» RECORDS FOR THE EXERCISE

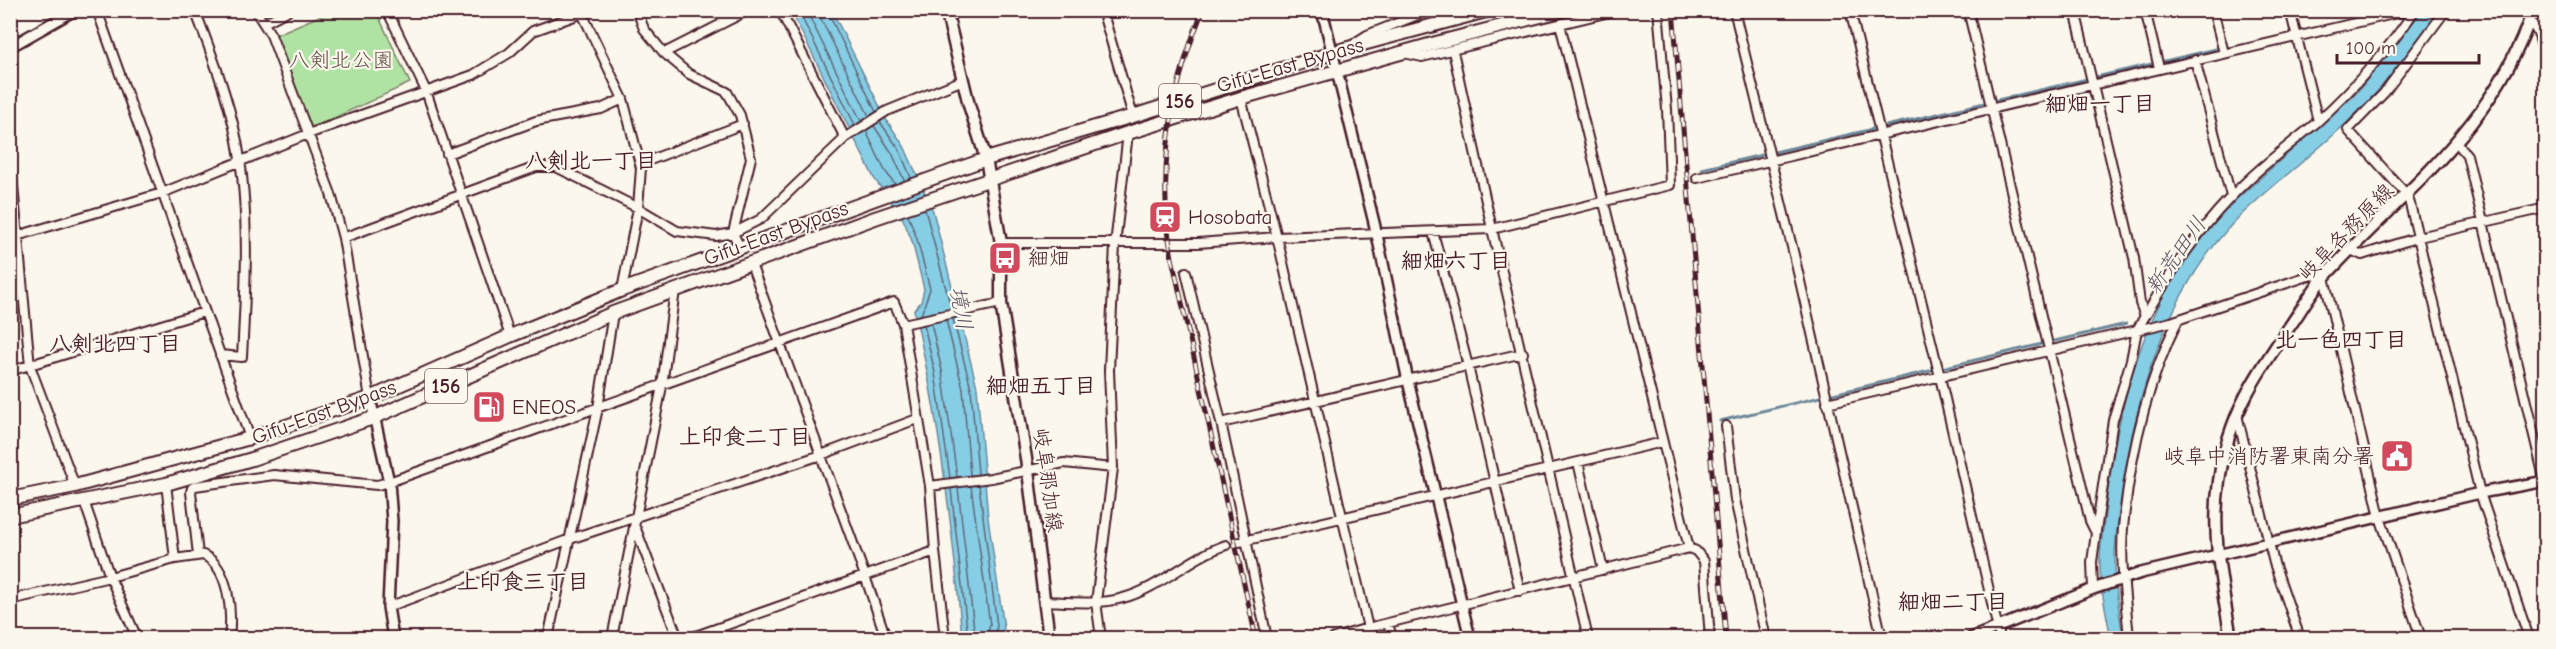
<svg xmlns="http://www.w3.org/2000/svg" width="2556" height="649" font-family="'Comic Neue','Klee One',sans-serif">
<rect width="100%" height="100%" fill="#fbf7ec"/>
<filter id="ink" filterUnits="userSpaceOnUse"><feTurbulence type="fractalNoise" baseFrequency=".0167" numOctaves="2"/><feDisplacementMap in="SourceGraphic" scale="12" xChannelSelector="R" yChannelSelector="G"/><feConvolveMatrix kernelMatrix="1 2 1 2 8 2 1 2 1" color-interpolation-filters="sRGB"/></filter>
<g filter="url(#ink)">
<!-- green -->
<path fill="#afe2a3" stroke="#7c8067" stroke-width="1.5" d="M331,11H376L410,83L310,129L275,35Z"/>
<!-- water -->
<path fill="#85cee6" stroke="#6d889b" stroke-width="1.5" d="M791,11H832L887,121L904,146L933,211L977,387L988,518L1004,628L1000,638H962C953,529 939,417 914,310L921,302L924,289L912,241L903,219L874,178Z
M2422,11H2441C2410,53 2380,93 2341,128C2307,160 2268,188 2235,221C2164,296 2135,399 2121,498C2118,521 2114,544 2115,566C2115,590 2120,615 2123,638H2111C2106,612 2099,584 2100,557C2101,537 2105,517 2107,498C2117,412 2140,321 2192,250C2204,234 2218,219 2231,204L2358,91Z"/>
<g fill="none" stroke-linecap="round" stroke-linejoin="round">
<!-- shore -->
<path stroke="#626576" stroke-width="1.5" d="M798,10L855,125
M806,10L861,121
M819,10L821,19L869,116
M827,10L876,112
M880,122L899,149L911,178
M874,126L892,153L904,180
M866,131L885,171L895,184
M925,209L951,308
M908,215L917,239L930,289L921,315
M953,319L971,388L978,474
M946,320L963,389L970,475
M931,323L942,371L957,477
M924,325L935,373L950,478
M979,485L997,626L994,638
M971,486L990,625L986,638
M958,488L975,638
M951,489L968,638"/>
<!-- stream -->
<path stroke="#6d889b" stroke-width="3" d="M1702,169L2216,49
M1720,421L2126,324"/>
<!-- minor casing -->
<g stroke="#4a1f2b" stroke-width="12">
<path id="minor" d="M97,10L250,438
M195,10C211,52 228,97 237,141C250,212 246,285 242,357L220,355
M255,10L271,35L331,194L343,238L370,398
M387,10L426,91L510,336
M637,10L644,29L664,53L689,74L727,92L740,115L751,158L733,233L739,246
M717,10L725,22
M780,10L845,138
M1102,10L1133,116
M1734,10L1794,255L1882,638
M1850,10L1940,377L2000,638
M1968,10L2090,521L2096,533L2092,562L2093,589
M2075,10L2134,258L2140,303L2145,316L2137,330L2131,360L2113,420L2096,531
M2145,10L2159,68
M2213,10L2224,53
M2290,10L2318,121
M2446,10L2384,93L2348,130L2407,195L2410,204L2480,493L2529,638
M581,11L623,99L641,168L638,208L622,290
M2530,20L2539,35L2546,63
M264,23L289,10
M1560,24L1689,548
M1356,42L1367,35L1430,10
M1453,51L1492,229L1588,638
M664,53L749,10
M1404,53L1422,57L1618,10
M2195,60L2231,196
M1241,98L1277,237L1368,628
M2457,143L2467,155L2546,486
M10,153L30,366L75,486
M447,154L536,121L601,109L623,99
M640,164L743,124
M1697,178L2406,11L2414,12
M1433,232L1468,366L1520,591
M10,238L162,193L308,134L473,75L509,53L533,31L591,10
M343,238L536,167H556L638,208L677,231L716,236L733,233L761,219L845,138L887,111L963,80
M1001,243H1198L1277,237L1492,229L1670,185L1667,109L1658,10
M2351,250L2362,255L2419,237L2546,208
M751,264L865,576L886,638
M1186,272L1222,427L1267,638
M2145,316C2170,274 2196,233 2230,198C2256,170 2287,147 2316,123C2353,89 2387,52 2415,10
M903,324L1001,303
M10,371L204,312
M1827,403L2171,322L2311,275L2324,277L2380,517L2421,638
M2237,415L2274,563L2300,638
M1221,423L1523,353
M1726,426L1735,500L1766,638
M1578,462L1603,570
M166,484L175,559
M930,486L991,478L1064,463L1113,468
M84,501L110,577L137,638
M636,529L678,638
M1239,542L1663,442
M935,551L945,638
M198,555L191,492L192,488L195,486L274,475L377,485L389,482L894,302L903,324L930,486L935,551L690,638
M10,600L110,577L175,559L203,555C230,567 232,613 229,638
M1044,601C1070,602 1098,605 1123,598C1160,588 1190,557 1226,545
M388,607L570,539L821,455L917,419
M1388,623L1392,638
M548,638L598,408L613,313
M612,638L662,386L675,290
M1101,638L1096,602L1113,468L1109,370L1115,245L1128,133
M1334,638L1368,628L1689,548L1696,551L1704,561L1710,638
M2129,638C2126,603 2120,564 2123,528C2130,457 2146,384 2178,320"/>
</g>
<!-- tertiary casing -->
<g stroke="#4a1f2b" stroke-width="14">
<path id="tertiary" d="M1322,10L1377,235L1408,381L1470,638
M10,47L75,10
M370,398L389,482L392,521L388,607L393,638
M1971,638L2093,589L2141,573L2480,493L2546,481"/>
</g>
<!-- secondary casing -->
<g stroke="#4a1f2b" stroke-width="15">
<path id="secondary" d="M946,10L969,105L986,159L1001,243V303L1028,471L1049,638
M2231,638C2222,586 2211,535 2219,481C2228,416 2255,376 2292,323C2303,307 2313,289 2326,275C2405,189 2494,128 2533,10"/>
</g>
<!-- trunk casing -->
<g stroke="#4a1f2b" stroke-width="16">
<path id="trunk" d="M10,499L75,486L250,438L370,398L510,336L622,290L986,159L1133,116L1348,48L1490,10
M10,516L166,484L252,459L373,418L613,313L875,218L1128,133L1241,98L1436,43L1564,10"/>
</g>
<!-- minor -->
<use href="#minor" stroke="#fbf7ec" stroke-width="8"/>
<!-- tertiary -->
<use href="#tertiary" stroke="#fbf7ec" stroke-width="9"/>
<!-- secondary -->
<use href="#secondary" stroke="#fbf7ec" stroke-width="10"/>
<!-- trunk -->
<use href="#trunk" stroke="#fbf7ec" stroke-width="12"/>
<!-- rail casing -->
<g stroke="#4a1f2b" stroke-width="5">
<path id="rail" d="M1203,10C1170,89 1157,174 1172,258L1256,638
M1673,10L1726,638"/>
</g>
<!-- rail -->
<use href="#rail" stroke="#fbf7ec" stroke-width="3" stroke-dasharray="9" stroke-linecap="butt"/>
</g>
</g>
<!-- icons -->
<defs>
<g id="station-square" transform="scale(1.725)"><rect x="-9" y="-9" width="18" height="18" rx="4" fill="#d1495b" stroke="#fbf7ec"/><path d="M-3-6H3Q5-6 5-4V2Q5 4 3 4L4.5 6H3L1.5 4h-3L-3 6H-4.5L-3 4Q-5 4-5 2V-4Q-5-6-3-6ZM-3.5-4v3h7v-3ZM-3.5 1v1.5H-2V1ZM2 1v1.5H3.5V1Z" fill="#fff"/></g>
<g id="bus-square" transform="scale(1.725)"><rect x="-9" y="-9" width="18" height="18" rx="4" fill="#d1495b" stroke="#fbf7ec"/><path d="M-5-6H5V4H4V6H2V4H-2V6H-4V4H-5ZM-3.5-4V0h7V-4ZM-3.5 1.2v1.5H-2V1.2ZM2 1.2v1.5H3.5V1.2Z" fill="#fff"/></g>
<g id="fuel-square" transform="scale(1.725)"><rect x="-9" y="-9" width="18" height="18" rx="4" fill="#d1495b" stroke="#fbf7ec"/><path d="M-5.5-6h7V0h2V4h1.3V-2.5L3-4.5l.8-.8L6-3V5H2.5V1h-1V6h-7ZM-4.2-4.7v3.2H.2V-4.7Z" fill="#fff"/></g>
<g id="civic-square" transform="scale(1.725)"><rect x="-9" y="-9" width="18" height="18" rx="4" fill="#d1495b" stroke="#fbf7ec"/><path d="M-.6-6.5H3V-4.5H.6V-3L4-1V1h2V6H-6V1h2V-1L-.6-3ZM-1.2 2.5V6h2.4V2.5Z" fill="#fff"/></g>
</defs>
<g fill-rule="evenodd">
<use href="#station-square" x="1165" y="217"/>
<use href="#bus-square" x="1005" y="258"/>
<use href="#fuel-square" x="489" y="407"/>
<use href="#civic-square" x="2397" y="456"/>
</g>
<g text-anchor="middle" stroke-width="4.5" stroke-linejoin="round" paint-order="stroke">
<!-- shield labels -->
<g fill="#fbf7ec" stroke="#7f6065" stroke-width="1.5">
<rect x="1159" y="84" width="42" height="34" rx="4.5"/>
<rect x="425" y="369" width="42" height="34" rx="4.5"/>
</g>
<g font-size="20" font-weight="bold" fill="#4a1f2b">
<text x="1180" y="108">156</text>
<text x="446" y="393">156</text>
</g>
<!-- park labels -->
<g font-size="21" fill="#635049" stroke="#fbf7ec">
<text x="341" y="67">八剣北公園</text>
</g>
<!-- street labels -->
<g font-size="21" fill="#4a1f2b" stroke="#fbf7ec">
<text transform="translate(1290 65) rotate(-16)" y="7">Gifu-East Bypass</text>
<text transform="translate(2346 232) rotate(-46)" y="7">岐阜各務原線</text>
<text transform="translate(776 233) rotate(-20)" y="7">Gifu-East Bypass</text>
<text transform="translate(324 412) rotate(-20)" y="7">Gifu-East Bypass</text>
<text transform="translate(1048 480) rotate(82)" y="7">岐阜那加線</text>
</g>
<!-- poi labels -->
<g font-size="21" fill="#4a1f2b" stroke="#fbf7ec" text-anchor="start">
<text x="1188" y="224">Hosobata</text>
<text x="1028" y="265">細畑</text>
<text x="512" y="414">ENEOS</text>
<text x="2374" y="463" text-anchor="end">岐阜中消防署東南分署</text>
</g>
<!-- neighbourhood labels -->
<g font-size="22" font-weight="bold" fill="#4a1f2b" stroke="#fbf7ec">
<text x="2100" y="111">細畑一丁目</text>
<text x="591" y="168">八剣北一丁目</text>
<text x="1456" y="268">細畑六丁目</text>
<text x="2341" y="347">北一色四丁目</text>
<text x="115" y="351">八剣北四丁目</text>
<text x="1041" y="393">細畑五丁目</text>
<text x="745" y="444">上印食二丁目</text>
<text x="523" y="589">上印食三丁目</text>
<text x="1953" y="609">細畑二丁目</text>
</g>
<!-- water labels -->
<g font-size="22" font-style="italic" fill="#5c5463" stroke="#fbf7ec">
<text transform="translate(2175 255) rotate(-55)" y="8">新荒田川</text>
<text transform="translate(962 308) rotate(80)" y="8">境川</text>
</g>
</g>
<!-- margin -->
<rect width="2556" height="649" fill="none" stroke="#fbf7ec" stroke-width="36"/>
<rect x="18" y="18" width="2520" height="613" fill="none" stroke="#4a1f2b" stroke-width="2" filter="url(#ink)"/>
<!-- scale -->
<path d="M2337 54v9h142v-9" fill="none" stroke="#4a1f2b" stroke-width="3"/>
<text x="2346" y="54" font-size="18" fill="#4a1f2b" stroke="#fbf7ec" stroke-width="4.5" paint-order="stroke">100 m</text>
</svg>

» INSTRUCTIONS TO FOLLOW
Filter the entries down to the lines with the word "round" in them.

» SOLUTION TO THE EXERCISE
<g fill="none" stroke-linecap="round" stroke-linejoin="round">
<g text-anchor="middle" stroke-width="4.5" stroke-linejoin="round" paint-order="stroke">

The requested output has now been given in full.